Boucs émissaires…

Une grande banque française perd 50 milliards d’euros ? C’est la faute à un jeune trader isolé ! La croissance française poursuit sa dégringolade ? C’est la faute à la crise des subprime !

A l’évidence, les boucs émissaires sont à la mode en ce moment dans l’Hexagone. Et ça marche ! Ou presque.

En effet, comment peut-on imaginer qu’une banque internationale qui a notamment basé sa réputation sur son excellence en matière d’activité de marchés et de maîtrise des risques sur les produits dérivés puisse se laisser abuser par un trader de 31 ans peu expérimenté qui aurait pris seul et sans l’aval de sa hiérarchie une position de 50 milliards d’euros ? Et ce, selon un stratagème qui aurait déjoué les multiples contrôles internes et externes de la banque, sans parler du compensateur ou encore des collègues dudit trader, pendant plusieurs mois ?

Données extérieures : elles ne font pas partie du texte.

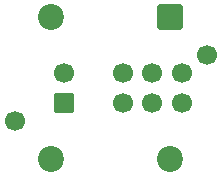
<source format=gbs>
G04 #@! TF.GenerationSoftware,KiCad,Pcbnew,6.0.5-a6ca702e91~116~ubuntu20.04.1*
G04 #@! TF.CreationDate,2022-06-19T13:49:02-04:00*
G04 #@! TF.ProjectId,herovco_switch,6865726f-7663-46f5-9f73-77697463682e,rev?*
G04 #@! TF.SameCoordinates,Original*
G04 #@! TF.FileFunction,Soldermask,Bot*
G04 #@! TF.FilePolarity,Negative*
%FSLAX46Y46*%
G04 Gerber Fmt 4.6, Leading zero omitted, Abs format (unit mm)*
G04 Created by KiCad (PCBNEW 6.0.5-a6ca702e91~116~ubuntu20.04.1) date 2022-06-19 13:49:02*
%MOMM*%
%LPD*%
G01*
G04 APERTURE LIST*
G04 Aperture macros list*
%AMRoundRect*
0 Rectangle with rounded corners*
0 $1 Rounding radius*
0 $2 $3 $4 $5 $6 $7 $8 $9 X,Y pos of 4 corners*
0 Add a 4 corners polygon primitive as box body*
4,1,4,$2,$3,$4,$5,$6,$7,$8,$9,$2,$3,0*
0 Add four circle primitives for the rounded corners*
1,1,$1+$1,$2,$3*
1,1,$1+$1,$4,$5*
1,1,$1+$1,$6,$7*
1,1,$1+$1,$8,$9*
0 Add four rect primitives between the rounded corners*
20,1,$1+$1,$2,$3,$4,$5,0*
20,1,$1+$1,$4,$5,$6,$7,0*
20,1,$1+$1,$6,$7,$8,$9,0*
20,1,$1+$1,$8,$9,$2,$3,0*%
G04 Aperture macros list end*
%ADD10C,2.200000*%
%ADD11C,1.700000*%
%ADD12RoundRect,0.050000X0.800000X0.800000X-0.800000X0.800000X-0.800000X-0.800000X0.800000X-0.800000X0*%
%ADD13RoundRect,0.300001X-0.799999X-0.799999X0.799999X-0.799999X0.799999X0.799999X-0.799999X0.799999X0*%
G04 APERTURE END LIST*
D10*
G04 #@! TO.C,J16*
X140800000Y-93000000D03*
G04 #@! TD*
G04 #@! TO.C,J14*
X150800000Y-105000000D03*
G04 #@! TD*
D11*
G04 #@! TO.C,SW2*
X137738200Y-101820400D03*
X153938200Y-96220400D03*
D12*
X141838200Y-100270400D03*
D11*
X146838200Y-100270400D03*
X149338200Y-100270400D03*
X151838200Y-100270400D03*
X141838200Y-97770400D03*
X146838200Y-97770400D03*
X149338200Y-97770400D03*
X151838200Y-97770400D03*
G04 #@! TD*
D13*
G04 #@! TO.C,J13*
X150800000Y-93000000D03*
G04 #@! TD*
D10*
G04 #@! TO.C,J15*
X140800000Y-105000000D03*
G04 #@! TD*
M02*

</source>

Passé un certain âge, il faudrait peut-être arrêter de croire aux contes de fées.

Bien entendu, une enquête est en cours et il ne nous appartient pas de « spéculer » sur ses conclusions. Néanmoins, toute personne qui a travaillé avec ou à proximité d’une salle de marché sait bien que chaque trader, aussi brillant soit-il, se voit assigner des limites de prises de position qui sont au moins dix fois inférieures aux 50 milliards d’euros annoncés. De plus, chaque « pause » qui dépasse un certain montant est signalée directement par le compensateur extérieur et par les autorités de marchés. De plus, chaque position ouverte fait l’objet d’appels de marge quotidiens.

En outre, de par leur promiscuité physique, les traders s’auto-contrôlent et ce d’autant que toutes les conversations téléphoniques sont enregistrées.

Par ailleurs, si le but du trader était de se faire remarquer positivement en réalisant de forts gains de manière à toucher de gros bonus, comment aurait-il pu imaginer qu’il réussirait à atteindre ses objectifs sans avoir à expliquer l’origine de tels gains ?

Enfin, si la banque en question est si puissante en matière de gestion du risque, comment a-t-elle pu paniquer en liquidant 50 milliards de position en moins de deux jours, sans savoir que cela aggraverait sa perte et en faisant fi des stratégies à mettre en œuvre de manière à diluer le risque, à limiter ses pertes ou au pire à faire reprendre une partie de ses positions par d’autres banques ?

Et même si tout cela était finalement possible, cela signifierait que les systèmes de contrôle et de gestion du risque de cette banque d’excellence sont inopérants, faisant craindre alors que d’autres cadavres pourraient encore sortir des placards…

Que de questions, que de doutes, que de zones d’ombre… Une chose est sûre : cette banque est désormais fragilisée et fera certainement l’objet d’une OPA dans les prochaines semaines. De quoi faire tomber de haut ses dirigeants, qui se pensaient pourtant intouchables.

Une leçon d’humilité similaire devrait également calmer la véhémence de nos dirigeants politiques. En effet, c’est désormais une évidence : en 2008, la croissance française ne sera pas de 2,5%, ni de 2 %, ni même de 1,8 %, mais comprise entre 1 et 1,6 %.

Là aussi, un bouc émissaire tout trouvé est mis en avant : la crise des subprime. Si, en ralentissant la croissance américaine, celle-ci aura forcément des impacts sur l’économie française, il ne faut cependant pas oublier que cette dernière est déjà la lanterne rouge de la croissance eurolandaise depuis cinq ans (certes avec l’Italie et le Portugal, piètre réconfort…).

Autrement dit, la faiblesse de l’économie hexagonale est avant tout due à ses propres carences, notamment en matière de pression fiscale trop élevée, d’inefficacité de plus en plus forte de sa puissance publique et de rigidités réglementaires insupportables. Sur ce, la politique irresponsable de la BCE et l’euro trop fort constituent les deux cerises sur un gâteau décidément bien amer.

C’est là qu’est le problème numéro un de notre société : plutôt que de vouloir chercher des boucs-émissaires, d’annoncer que ce sont les « méchants spéculateurs » qui sont à l’origine de tous nos maux, il serait temps (enfin !) de regarder la réalité en face, de jouer la transparence et de REAGIR.